Random notes: January 28, 2014.

Yeah, yeah, Pete Seeger’s dead. A couple of reactions I liked: Tam. Travis McGee Reader.

One additional thing you have to like Pete for: giving a name to one of the great combat aircraft of our time.

How unethical do you have to be in order to be denied a law license in California? This unethical.

Or do you? I’ve seen a fair number of people posing this as Glass being unfairly denied a shot at redemption. After all, his crimes were nearly twenty years ago, they argue, and for the past ten years he’s not only kept his nose clean but done “exemplary” work as a clerk for a law firm.

And I’m not unsympathetic to the “shot at redemption” argument. I don’t hold any brief for Glass, or his behavior, and it bothers me a little that I’m more willing to give him that shot than I was Michael Vick. I need to search my soul a little more over this.
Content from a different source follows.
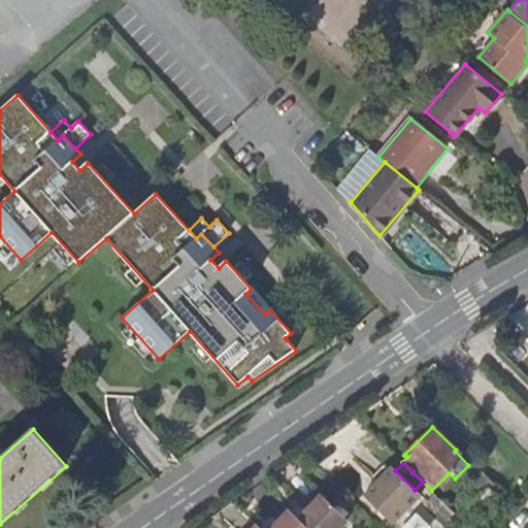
[(420,495),(415,490),(395,470),(392,468),(364,496),(387,517),(393,523),(420,495)]
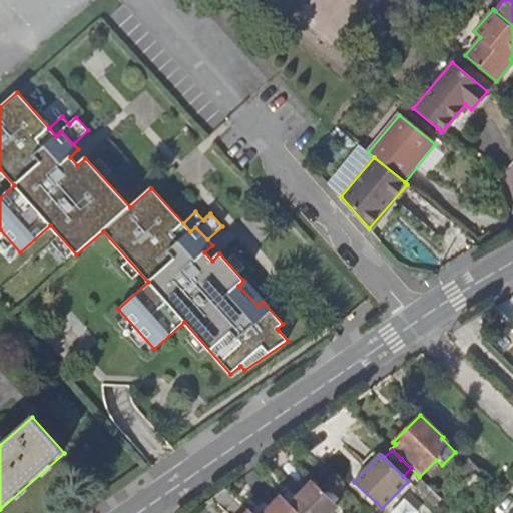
[(449,506),(456,512),(468,512),(486,496),(481,491),(492,479),(483,471),(449,506)]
But the hand wringing is a little more offputting. Those arguing in favor of Glass seem to be missing some key findings:

The record also discloses instances of dishonesty and disingenuousness occurring after Glass’s exposure, up to and including the State Bar evidentiary hearing in 2010. In the New York bar proceedings that ended in 2004, as even the State Bar Court majority acknowledged, he made misrepresentations concerning his cooperation with The New Republic and other publications and efforts to aid them identify all of his fabrications. He also submitted an incomplete list of articles that injured others. We have previously said about omissions on bar applications: “Whether it is caused by intentional concealment, reckless disregard for the truth, or an unreasonable refusal to perceive the need for disclosure, such an omission is itself strong evidence that the applicant lacks the ‘integrity’ and/or ‘intellectual discernment’ required to be an attorney.” (Gossage, supra, at p. 1102, italics added.)

And:

Our review of the record indicates hypocrisy and evasiveness in Glass’s testimony at the California State Bar hearing, as well. We find it particularly disturbing that at the hearing Glass persisted in claiming that he had made a good faith effort to work with the magazines that published his works. He went through many verbal twists and turns at the hearing to avoid acknowledging the obvious fact that in his New York bar application he exaggerated his level of assistance to the magazines that had published his fabrications, and that he omitted from his New York bar list of fabrications some that actually could have injured real persons. He also testified that he told his lawyer to work with Harper’s Magazine to identify his fabrications, yet evaded questions concerning whether his lawyer had done so, while insisting that he took responsibility for an inferred failure to follow what obviously were significant instructions. He asserted that he had been too distraught to recognize that the list of fabrications The New Republic gave his lawyer was incomplete — or that in his response he had denied that articles including the egregious Taxis and the Meaning of Work were in fact fabricated — while acknowledging that within a few days of his firing he made arrangements to reschedule a final examination for the end of the exam period and did well on the exam he took within a week of his exposure. Indeed, despite his many statements concerning taking personal responsibility, and contrary to what he suggested in his New York bar application, it was not until the California Bar proceedings that he shouldered the responsibility of reviewing the editorials his employers published disclosing his fabrications, thus failing to ensure that all his very public lies had been corrected publically and in a timely manner. He has “not acted with the high degree of frankness and truthfulness” and the “high standard of integrity” required by this process.” (Gossage, supra, 23 Cal.4th at p. 1102, italics added.)

This strikes me as being less “a bunch of snobs who don’t want to let a reformed man in” and more “we found ongoing evidence of dishonesty and deceit by this person who is supposedly reformed and asking us for special consideration”.

I totally missed this one until today:

A Los Angeles jury on Tuesday convicted state Sen. Roderick D. Wright on all eight counts in his perjury and voter fraud trial…
In a trial that began Jan. 8, prosecutors accused Wright of faking a move to a rental property he owned in Inglewood so he could run in what was then the 25th Senate District.
They accused him of lying on voter registration and candidacy documents and of casting ballots in five elections he was not entitled to vote in from the Inglewood address.

(Sen. Wright’s party affiliation is actually mentioned in the second paragraph, which I trimmed for space reasons.)